In an effort to determine the economic feasibility of exporting soybeans and other agricultural products via this new container on vessel approach, the Soy Transportation Coalition (STC) released a report, performed by Informa Economics IEG, comparing the cost, speed and quality preservation of this potential alternative to the currently utilized options of shipping containers via rail to the West Coast and bulk barge transportation to Mississippi Gulf export terminals. The analysis builds upon earlier foundational research commissioned by the Illinois Soybean Assn. highlighting the viability of an all-water routing of containerized agricultural products.

“It should be the goal of the Soy Transportation Coalition to explore opportunities to remove logistical steps between the farmers growing soybeans and the ultimate customers purchasing them,” STC chairman and Calhoun, Ky., soybean farmer Gerry Hayden said. “Every step that is removed allows farmers to realize a higher value for what is produced. We are, therefore, excited to explore this new approach for transporting containers along our nation’s inland waterway system.”

The research concluded that transporting soybeans from St. Louis via bulk barge to an ocean vessel at a Mississippi Gulf export terminal and on to a customer in Shanghai, China, would cost $79.80 per metric ton. Loading soybeans into a container near St. Louis, transporting it via rail to the West Coast and, finally, to an ocean vessel journey to Shanghai would cost $197.87/mt. The proposed APH Liner service would transport soybeans from St. Louis via container to an ocean vessel at PPHTD and onto a customer in Shanghai at a cost of $108.88/mt – a 45% cost savings compared to containerized shipping through the West Coast.

The speed of the APH vessel will enable shipments of soybeans and other agricultural products to reach the Mississippi Gulf export terminal six days faster than bulk barge shipments. Given the increased congestion along the West Coast, the APH vessel will be able to depart the export facility at PPHTD 14 days faster than containerized shipments via rail to West Coast facilities. Combining the transit times of the three options both to the export facilities and from the export facilities to a customer in Shanghai, the APH option will enjoy a 14-day advantage over the bulk barge option and will be six days faster than containerized shipping via the West Coast.

“Our research highlights this innovative approach can provide a cost-effective, fast and secure transportation option to our international customers,” STC executive director Mike Steenhoek said. “As we interact with our international customers, we increasingly hear a desire for being able to source soybeans and agricultural products more directly from more localized elevators and even specific farmers.
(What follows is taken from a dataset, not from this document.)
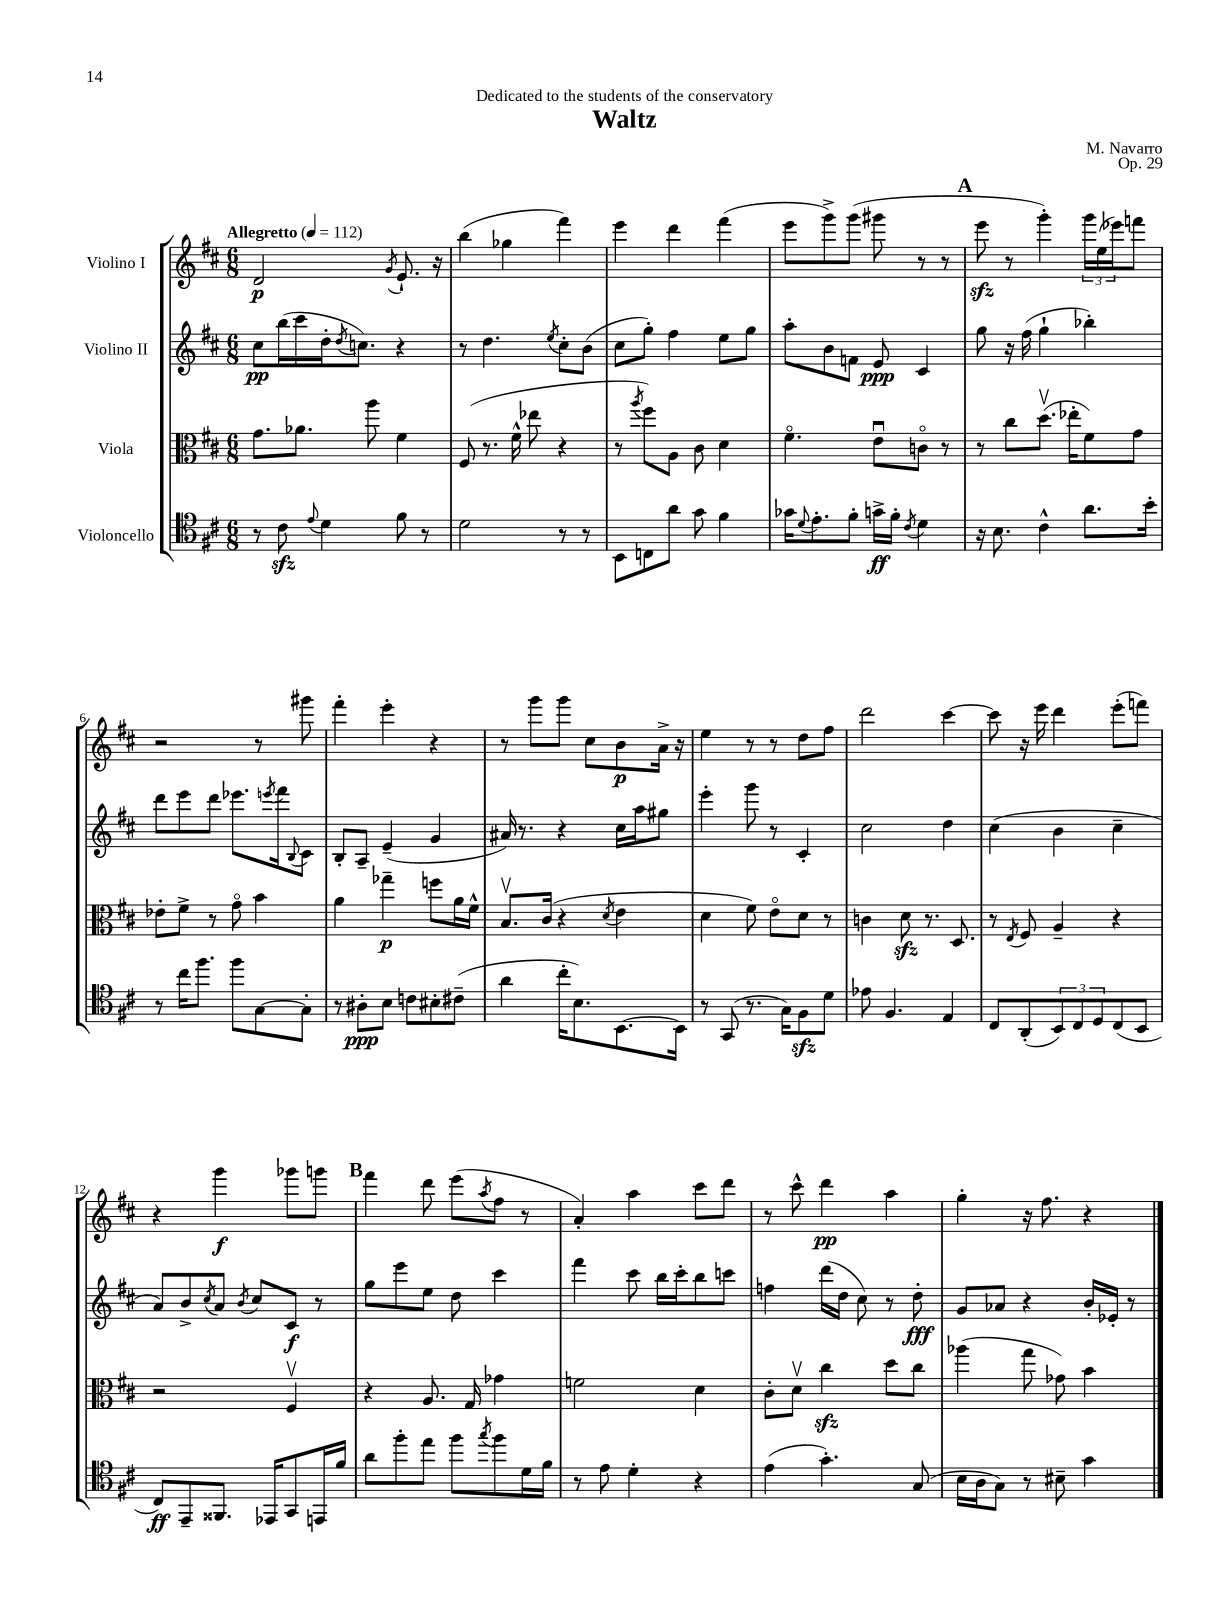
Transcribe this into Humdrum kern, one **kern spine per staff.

Our customers also routinely express a desire for greater quality preservation and smaller shipping quantities that conform better with the scale of their specific operations. Exploring this new model of containerized shipping via the inland waterway system is a response to this growing customer sentiment. We look forward to utilizing our research to further introduce farmers and agricultural shippers to this innovative opportunity. Ultimately, we hope to see this approach become a reality to the benefit of America’s farmers.”

STC said it will be partnering with APH and PPHTD in establishing working groups among communities and regions along the inland waterway system that are well positioned to benefit from this potentially new supply chain.